Plusieurs ministres se sont succédé à la tête du ministère de l’Enseignement supérieur. Aujourd’hui c’est l’ère du ministre Niamien Konan. Il faut le reconnaître, ce monsieur est un bosseur. On l’a vu à l’œuvre à la douane et aussi à la Fonction publique et aux reformes administratives. Il a abattu un très gros travail, il a modernisé ces secteurs. Je lui souhaite de continuer dans cette attitude de travailleur au niveau de l’enseignement supérieur et de la recherche scientifique. Les secteurs sont différents et ont des réalités différentes. Le ministère de l’Enseignement supérieur et de la Recherche scientifique est très complexe mais pas impossible à reformer et moderniser. Toutefois, dans sa reforme et dans sa modernisation, il faut tenir compte du fait que dire que le temps du syndicalisme est terminé peut être mal compris et mal interprété. Même dans les pays occidentaux et américains qui sont nos modèles en reforme et en modernisation, les organisations syndicales estudiantines existent. Seulement les étudiants sont plus encadrés, responsabilisés et participent effectivement dans la prise des décisions qui les concernent.
Vous êtes dans l’événementiel et donc dans la culture, votre impression sur la culture en général et sur le Masa en particulier ?
Nous avons une très grande richesse culturelle et je pense que nos artistes dans tous les domaines le démontrent par la qualité de leurs œuvres. Qualité reconnue bien au-delà de nos frontières. Il faut pour notre pays, une industrie du cinéma et de la musique, qui je vous assure boostera notre croissance économique car la valeur ajoutée que peut apporter ce secteur à notre économie est énorme. Concernant le Masa, ça a été un gros challenge de relever ce marché et j’ai été très heureux du défilé de plusieurs nationalités sur nos podiums à l’occasion de ce festival. C’est très bon pour la Côte d’Ivoire.

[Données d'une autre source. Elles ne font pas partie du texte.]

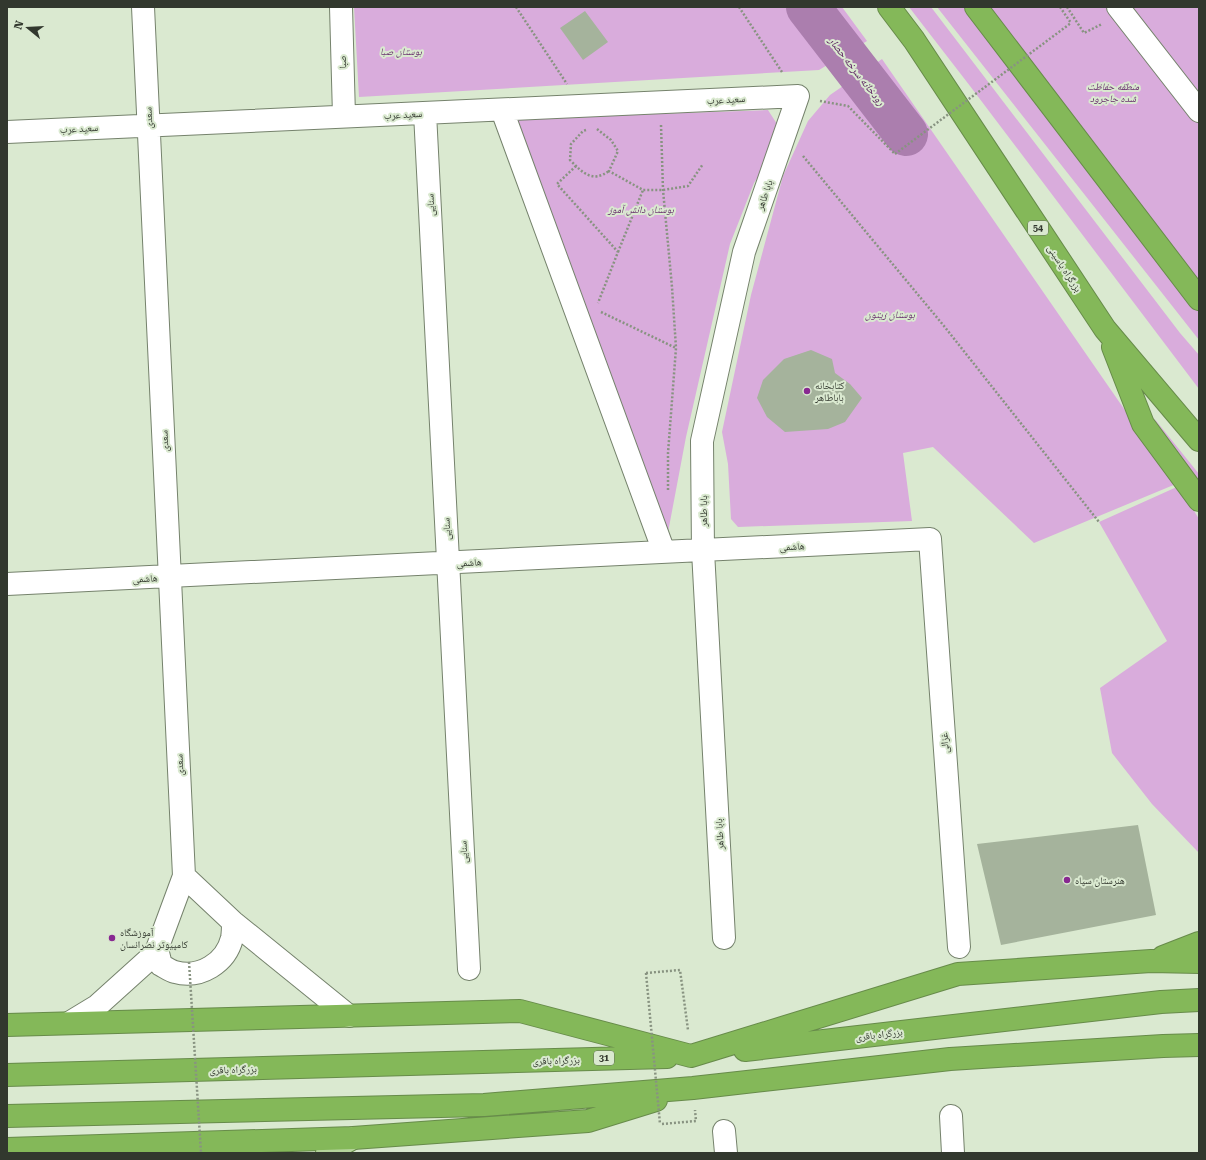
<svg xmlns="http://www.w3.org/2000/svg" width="1206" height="1160" viewBox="0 0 1206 1160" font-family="'Roboto Serif','Noto Naskh Arabic',serif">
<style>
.green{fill:#d9acdc}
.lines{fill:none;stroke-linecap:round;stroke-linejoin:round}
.river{stroke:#ab7eae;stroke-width:44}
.building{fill:#a5b39c}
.minor-casing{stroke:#75826c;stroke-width:24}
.major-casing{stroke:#678b4a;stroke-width:24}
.highway-casing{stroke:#678b4a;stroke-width:24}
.path{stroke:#889381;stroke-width:2.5;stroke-dasharray:2 2;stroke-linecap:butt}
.minor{stroke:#fff;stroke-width:22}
.major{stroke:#b5d49b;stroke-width:22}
.highway{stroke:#84b859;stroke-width:22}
.path-bridge{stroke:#889381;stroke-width:2.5;stroke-dasharray:2 2;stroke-linecap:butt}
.poi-dot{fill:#882891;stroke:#dae9d0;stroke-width:1.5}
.labels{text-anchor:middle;stroke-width:4;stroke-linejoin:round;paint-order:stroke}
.shield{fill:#dae9d0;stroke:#646d5f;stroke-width:1}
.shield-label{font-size:9px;font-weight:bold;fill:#32382e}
.park-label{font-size:10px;font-style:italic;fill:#672f6c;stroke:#dae9d0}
.street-label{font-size:10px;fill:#32382e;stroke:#dae9d0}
.poi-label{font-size:10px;fill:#32382e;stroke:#dae9d0;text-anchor:start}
.water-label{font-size:11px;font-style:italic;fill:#5e2763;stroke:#dae9d0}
</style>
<rect width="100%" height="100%" fill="#dae9d0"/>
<path class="green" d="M354 7H842L867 41 819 70 359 97Z
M909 7H931L1180 333 1199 355V389L970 86Z
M937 7H1199V340Z
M882 59 1176 484 1034 543 933 447 903 453 912 521 738 527 731 519 728 464 722 432 751 295 783 176 808 121 830 95Z
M768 110 784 135 754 183 730 244 686 437 666 543 511 119Z
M1153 417 1199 474V486Z
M1179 486 1199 519V853L1152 804 1112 753 1100 688 1167 641 1099 522Z"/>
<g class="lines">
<path class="river" d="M808 7 906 134"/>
</g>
<path class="building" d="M585 11 608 42 583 60 560 28Z
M811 350 832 359 835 373 850 384 862 398 845 422 828 429 785 432 767 417 757 398 763 380 784 359Z
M1138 825 1156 915 1001 945 977 844Z"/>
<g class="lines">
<defs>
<path id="minor" d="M341 7 344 116
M1118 7 1199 111
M502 110 664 552
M425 113 469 969
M7 132 798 96 744 252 702 441 703 551 724 938
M7 584 930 539 959 947
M184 876 233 922 349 1016
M157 949 161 965C165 967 170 971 175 972 200 979 226 963 232 938 233 933 233 927 233 922
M69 1023 97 1006 148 960 157 949 184 876 143 7
M951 1116 953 1153
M724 1131 726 1153"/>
<path id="major" d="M327 1153 353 1138"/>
<path id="highway" d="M889 7 914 40 1105 329 1199 440
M976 7 1199 299
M1113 347 1143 424 1199 500
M1163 957 1199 943
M7 1025 520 1011 691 1056 958 974 1151 961 1199 962
M745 1050 1161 1002 1199 1000
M7 1075 667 1057
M7 1116 484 1105 693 1088 950 1059 1163 1046 1199 1045
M7 1149 353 1138 588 1121 656 1100"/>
</defs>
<use href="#minor" class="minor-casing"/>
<use href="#major" class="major-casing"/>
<use href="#highway" class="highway-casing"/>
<path class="path" d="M516 7 567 84
M739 7 782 72
M1060 7 1071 23
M1067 7 1084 33 1102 24
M820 101 848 106 895 154
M661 125 663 190 672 287 676 348 668 453V491
M597 129 611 140 618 151 609 171 643 190H663L688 186 703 164
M586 130 583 131 571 144 570 160C583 173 592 183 609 171
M803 156 944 326 1099 522
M576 166 557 184 618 252 598 303
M618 252 643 190
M601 312 676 348
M646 973 680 970 688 1030
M662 1124 696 1121 695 1110"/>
<use href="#minor" class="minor"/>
<use href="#major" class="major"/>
<use href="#highway" class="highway"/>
<path class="path-bridge" d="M895 154 1071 23
M189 962 201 1153
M646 973 660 1124"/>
</g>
<g class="poi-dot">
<circle cx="807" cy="391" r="4"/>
<circle cx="1067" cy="880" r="4"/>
<circle cx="112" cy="938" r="4"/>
</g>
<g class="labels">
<g class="shield">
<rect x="1028" y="221" width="20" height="14" rx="3"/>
<rect x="594" y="1051" width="20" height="14" rx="3"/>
</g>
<g class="shield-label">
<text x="1038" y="231">54</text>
<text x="604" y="1061">31</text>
</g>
<g class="park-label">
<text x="401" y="55">بوستان صبا</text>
<text x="1113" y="90">منطقه حفاظت<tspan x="1113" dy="12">شده جاجرود</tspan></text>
<text x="641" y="213">بوستان دانش آموز</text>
<text x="890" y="318">بوستان زیتون</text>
</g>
<g class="street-label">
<text transform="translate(342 62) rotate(-92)" y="4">صبا</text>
<text transform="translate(726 99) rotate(-3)" y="4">سعید عرب</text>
<text transform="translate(403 114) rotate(-3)" y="4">سعید عرب</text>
<text transform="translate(148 118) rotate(-93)" y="4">سعدی</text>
<text transform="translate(79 128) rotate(-3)" y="4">سعید عرب</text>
<text transform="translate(764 195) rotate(-71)" y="4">بابا طاهر</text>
<text transform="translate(430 205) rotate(-93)" y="4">سنایی</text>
<text transform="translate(1065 268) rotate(57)" y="4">بزرگراه یاسینی</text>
<text transform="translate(164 441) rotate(-93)" y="4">سعدی</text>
<text transform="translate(703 511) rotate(-90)" y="4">بابا طاهر</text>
<text transform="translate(446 529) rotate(-93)" y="4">سنایی</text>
<text transform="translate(792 546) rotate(-3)" y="4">هاشمی</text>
<text transform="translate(469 562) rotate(-3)" y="4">هاشمی</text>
<text transform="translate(145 578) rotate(-3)" y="4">هاشمی</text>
<text transform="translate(944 743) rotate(-94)" y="4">غزالی</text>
<text transform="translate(179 765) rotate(-93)" y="4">سعدی</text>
<text transform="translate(719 834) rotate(-93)" y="4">بابا طاهر</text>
<text transform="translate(463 852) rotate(-93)" y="4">سنایی</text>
<text transform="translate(879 1034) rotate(-7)" y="4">بزرگراه باقری</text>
<text transform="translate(556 1060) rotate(-2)" y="4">بزرگراه باقری</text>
<text transform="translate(233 1069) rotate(-2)" y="4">بزرگراه باقری</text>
</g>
<g class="poi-label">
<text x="815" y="389">کتابخانه<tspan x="815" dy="12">باباطاهر</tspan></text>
<text x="1075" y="884">هنرستان سپاه</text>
<text x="120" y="936">آموزشگاه<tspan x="120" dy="12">کامپیوتر نصرانسان</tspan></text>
</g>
<g class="water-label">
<text transform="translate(857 71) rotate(52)" y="4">رودخانه سرخه حصار</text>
</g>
</g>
<rect width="1206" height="1160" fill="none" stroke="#32382e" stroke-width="16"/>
<g transform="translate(28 28) rotate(288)" stroke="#dae9d0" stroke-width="3" paint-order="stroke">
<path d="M0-3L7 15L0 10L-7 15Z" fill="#32382e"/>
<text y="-6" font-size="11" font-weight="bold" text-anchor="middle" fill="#32382e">N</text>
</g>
</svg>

Vous vous êtes essayé en politique…
J’ai été candidat aux élections municipales à Katiola avec pour volonté d’amener nos cadres trop longtemps divisés à se réunir autour de notre commune malade. Je suis heureux de voir qu’il y a de bonnes choses qui se font sur place.
Un commentaire sur les grands chantiers du président Ouattara?
J’ai suivi il y a peu la conférence de presse du Premier ministre qui franchement m’épate par le volume et la qualité du travail qu’il abat. Le point des grands chantiers du Président fait par le Premier ministre m’a impressionné. Dans l’histoire d’une nation, il faut à un moment donné savoir regarder les enjeux, savoir déterminer ce qui est primordial. Notre pays revient de loin et souffrait de l’absence de tous les fondamentaux d’un Etat moderne. Je pense qu’il nous appartient à juste titre d’apprécier le travail qui est fait par le président de la République et son gouvernement. Il est vrai que la cherté de la vie est une réalité, mais depuis peu j’observe l’approche stratégique du ministère du Commerce à travers notamment le dernier séminaire du gouvernement et j’ai bon espoir qu’une solution durable est en voie de se concrétiser. Pour le chômage, je reste sur ma faim et je pense que le gouvernement peut mieux faire.